Aber auch die Forderungen aus der Union werden in dem Kompromiss berücksichtigt. So soll mit einem dritten »Bürokratie-Entlastungsgesetz« (BEG III) dafür gesorgt werden, dass spürbare Entlastungen für die Wirtschaft, insbesondere für kleine und mittelständische Unternehmen, von mindestens einer Milliarde Euro umgesetzt werden. Details nannten die Koalitionäre zunächst nicht. Dieser Teil der Einigung sollte aufhorchen lassen, denn immer dann, wenn im Zusammenhang mit der Arbeitswelt von Bürokratieabbau die Rede ist, haben neoliberale Koalitionäre und Vertreter der Wirtschaftsverbände Arbeitnehmerrechte im Visier. Es würde nicht überraschen, wenn sie sich das Arbeitszeitgesetz vorknöpfen würden.

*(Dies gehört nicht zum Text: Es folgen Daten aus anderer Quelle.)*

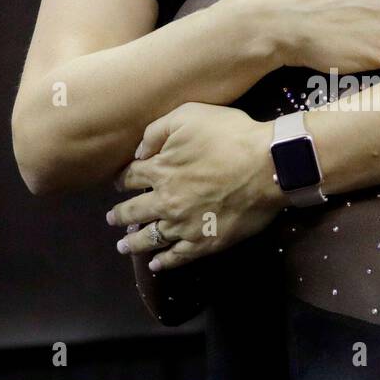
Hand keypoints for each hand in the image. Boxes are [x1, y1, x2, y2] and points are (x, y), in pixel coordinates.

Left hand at [107, 103, 279, 268]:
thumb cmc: (231, 135)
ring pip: (150, 238)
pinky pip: (178, 256)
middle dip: (119, 215)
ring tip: (124, 246)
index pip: (129, 177)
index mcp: (159, 170)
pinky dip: (164, 262)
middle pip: (133, 212)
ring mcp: (185, 225)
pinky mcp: (206, 241)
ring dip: (133, 243)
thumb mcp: (189, 115)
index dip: (120, 180)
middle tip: (112, 219)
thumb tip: (138, 152)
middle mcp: (165, 201)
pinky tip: (156, 264)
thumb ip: (157, 131)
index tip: (117, 184)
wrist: (268, 165)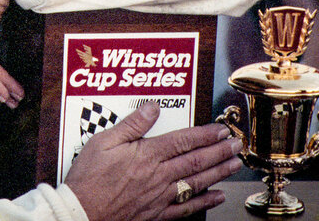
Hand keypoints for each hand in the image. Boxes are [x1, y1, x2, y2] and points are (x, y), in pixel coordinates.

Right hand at [64, 103, 242, 220]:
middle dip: (219, 151)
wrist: (82, 211)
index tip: (221, 129)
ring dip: (218, 172)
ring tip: (234, 164)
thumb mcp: (103, 141)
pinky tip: (217, 196)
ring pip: (196, 182)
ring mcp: (159, 196)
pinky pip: (186, 207)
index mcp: (147, 155)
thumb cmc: (89, 178)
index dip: (205, 134)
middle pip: (196, 160)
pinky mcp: (156, 213)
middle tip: (236, 144)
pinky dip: (204, 202)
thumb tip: (152, 108)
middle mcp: (158, 175)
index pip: (183, 140)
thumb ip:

Artikel von Otto König, ehemaliger 1. Bevollmächtigter der IG Metall (Hattingen) und Richard Detje, Redakteur der Zeitschrift Sozialismus (Hamburg)
Anmerkung
(1) Die Deutsche Post hatte als Reaktion auf den sich verschärfenden Wettbewerb im Paketmarkt 2015 diverse regionale Tochtergesellschaften gegründet. Für die rund 13.000 Beschäftigten, die in die DHL Delivery GmbH übergeleitet wurden, galt fortan nicht die Haustarifverträge der Post, sondern regionale Tarifverträge des Speditions- und Logistikgewerbes mit längeren Arbeitszeiten und oftmals niedrigeren Gehältern als die der Zusteller, die noch direkt bei der Post arbeiten. Damit ist nun wieder Schluss: Post und ver.di haben sich darauf geeinigt, dass von Juli 2019 an auch für die Paketboten von DHL Delivery der Haustarifvertrag des Konzerns Geltung hat. So werden die meisten Delivery-Paketfahrer in diesem Sommer mehr Geld verdienen, ver.di spricht von 47 bis 316 Euro mehr pro Monat. Zudem erhalten die Zusteller künftig ein Weihnachtsgeld, eine betriebliche Altersversorgung und Kündigungsschutz. »Künftig gilt wieder: ein Betrieb, ein Tarifvertrag«, so die stellvertretende ver.di-Vorsitzende Andrea Kocsis (Süddeutsche Zeitung, 27.03.2019).